(14 of 15)
Beginning April 15, 1973, Nixon kept in almost daily touch with Henry Petersen, head of the Justice Department's criminal division, as the President cooperated fully in the Watergate investigation. St. Clair admitted that the President sometimes got confidential information from Petersen about the progress of the Justice Department's probe and passed it along to his suspect subordinates. This was not done to protect them, St. Clair argued, but to let them know that others were talking to the grand jury and so they must tell the truth. It was this kind of action by the President, sweepingly claimed St. Clair, "that resulted in Dean and Magruder cooperating with the prosecutors and the subsequent breaking of the case."
The defense brief handled other allegations against the President in far less detail. Dismissing charges that Nixon had violated the Fourth Amendment's protection of individual privacy by ordering wiretaps on Government officials and newsmen between May 1969 and February 1971, it argued that the taps were then perfectly legal and were justified by interests of national security. If Nixon had not called for such wiretaps to plug leaks from the National Security Council, St. Clair argued, "he would have failed in his constitutional responsibilities."

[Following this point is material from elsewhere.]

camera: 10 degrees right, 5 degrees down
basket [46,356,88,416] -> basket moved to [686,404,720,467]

As for Nixon's creation of a secret White House squad of investigators, called the "plumbers," the brief argued that this too was a proper effort to protect national security and that "the President never explicitly or implicitly authorized anyone associated with this unit to commit illegal acts," including the Ellsberg burglary. Surprisingly, St. Clair claimed that Nixon deserves credit for informing the judge in the Ellsberg trial of this burglary since "there was no legal obligation to report the break-in." In fact, the judge had been seeking information about the Government's investigatory tactics against Ellsberg for weeks and dismissed the case when he learned of this White House-directed breakin.

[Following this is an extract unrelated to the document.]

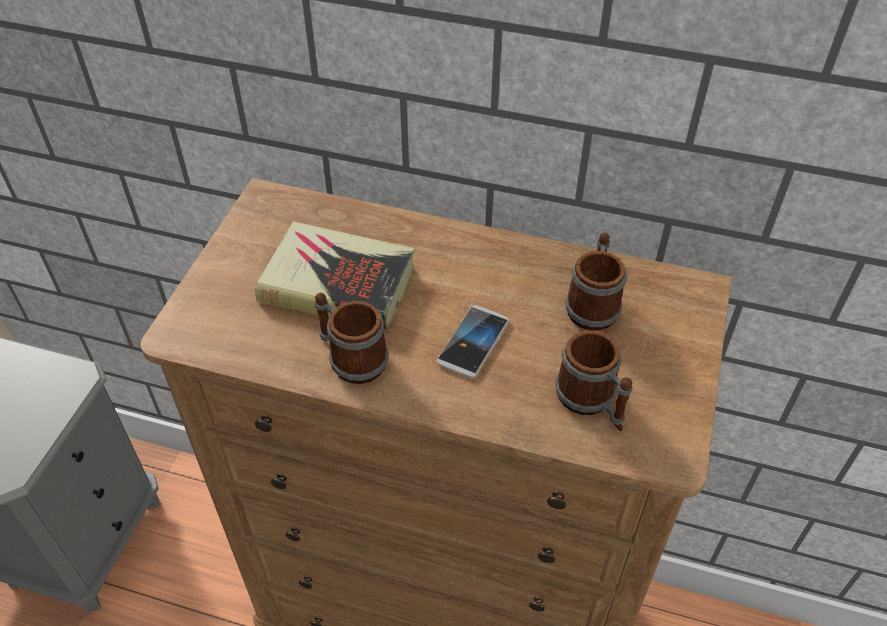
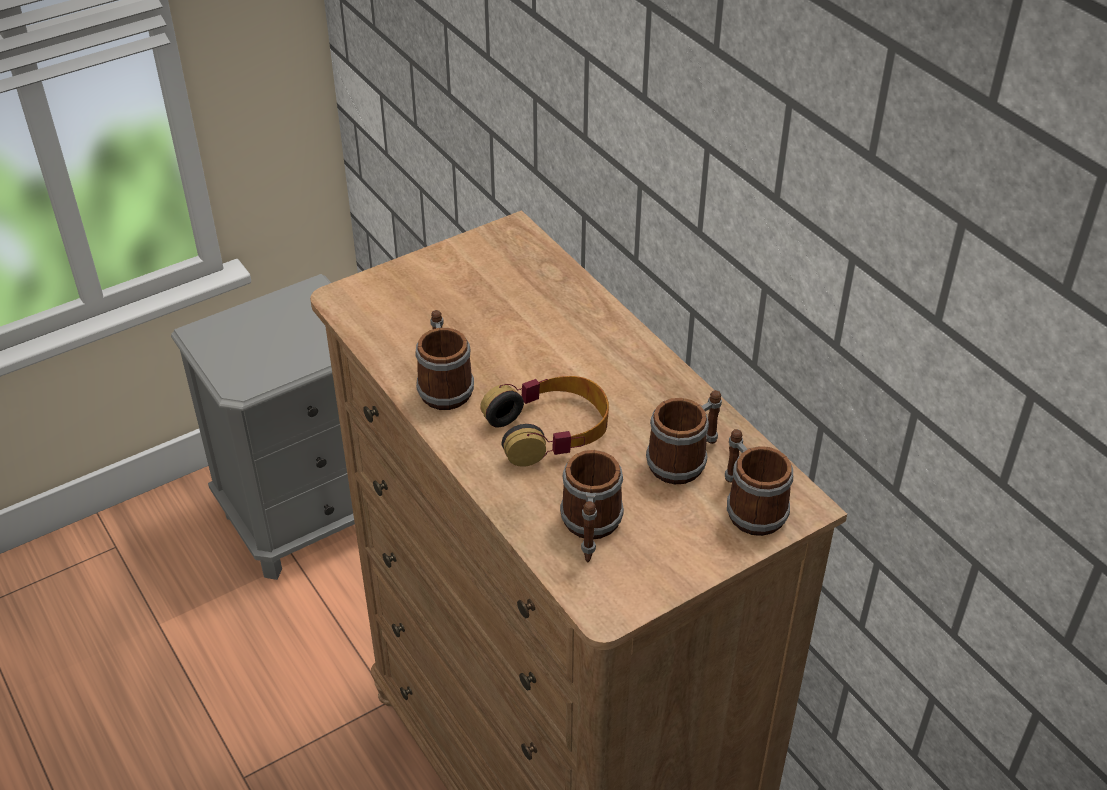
camera: 40 degrees right, 5 degrees down
book [255,221,414,329] -> none
phone [436,305,509,378] -> headphones [480,376,609,467]
none -> mug [725,429,793,536]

As for charges that Nixon traded a rise in milk-price supports for a pledge of large campaign contributions from dairy producers, the brief repeated the President's public contention that he acted in response to general political and economic pressures rather than in return for campaign funds. Congress was pushing for such a raise in support, the brief noted, and Nixon might have been compelled by legislation to enact the raises anyway, because vetoing such a bill would have been politically unwise.
Finally, the brief tried to rebut charges that Nixon used the IRS machinery to harass political opponents. St. Clair contended that if Nixon's aides wrote memos to IRS officials seeking special tax treatment of political opponents, no such tax harassment was actually carried out. Ironically, the brief cited the "highly principled" character of the President's appointed IRS commissioners as substantiation that no White House pressure influenced them.